Local councils could introduce a range of measures to speed up the reduction of carbon emissions, a report says.
The government is striving to cut CO2 by 26% by 2020
The study suggests the schemes would achieve the government's goal of 60% less carbon dioxide output 25 years earlier than its 2050 target.
The New Local Government Network report suggests rewards and penalties for councils based on how they perform. Proposals in the report include more congestion charging and converting landfill waste into electricity.
The government's draft climate change bill sets out plans to reduce carbon emissions by a minimum of 60%, from the 1990 base level, by 2050 - and sets an interim target of "at least 26% but not more than 32%" by 2020.
Scientists say carbon emissions, from fossil fuel-powered cars, factories and homes, are linked to global warming.

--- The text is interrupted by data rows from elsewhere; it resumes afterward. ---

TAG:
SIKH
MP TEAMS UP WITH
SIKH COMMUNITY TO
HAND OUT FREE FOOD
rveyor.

The report claims 320 million tonnes of CO2 emissions could be saved by 2025 if local authorities introduced a number of measures to reduce their area's carbon footprint.
These range from offering interest-free loans for people to invest in microgeneration technology, such as wind turbines and solar-powered heating panels, to allocating each resident a "carbon credit" to monitor and limit household CO2 emissions.

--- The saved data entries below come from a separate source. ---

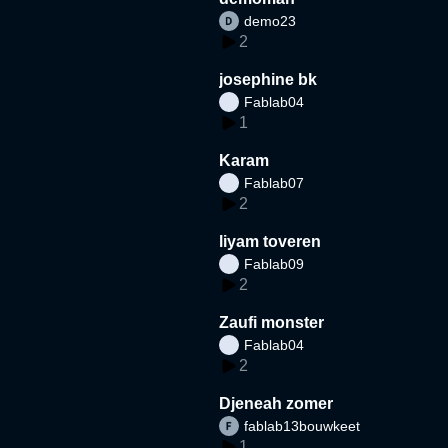
demo23
2
josephine bk
Fablab04
1
Karam
Fablab07
2
liyam toveren
Fablab09
2
Zaufi monster
Fablab04
2
Djeneah zomer
fablab13bouwkeet
1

The report, supported by the international consultancy Serco and Kirklees Council, advocates a carbon trading framework between local authorities, which would reward those who reduce their emissions and penalise those who do not.
New Local Government Network (NLGN) director Chris Leslie said the performance grant scheme would be a "powerful driver" in reducing carbon emissions at the local level.
He said: "If government ministers chose today to give new financial incentives and penalties to each town or city depending on their carbon-saving performance, then the UK's climate change obligations could be met faster and with more."
The idea is based on a study of eight local authorities who participated in a carbon trading role play to reduce CO2 emissions in their locality.
In the study, council officers were obliged to introduce a number of green policies over a five-year period, with all authorities achieving a reduction in emissions.
The report's author James MacGregor added that tackling climate change at the local level can be a vote winner for political parties.
"Long-term actions tended to grow in popularity over time as the benefits were realised," he said.
"This suggests that strong and bold political leadership is key to realising local government's potential to tacking climate change."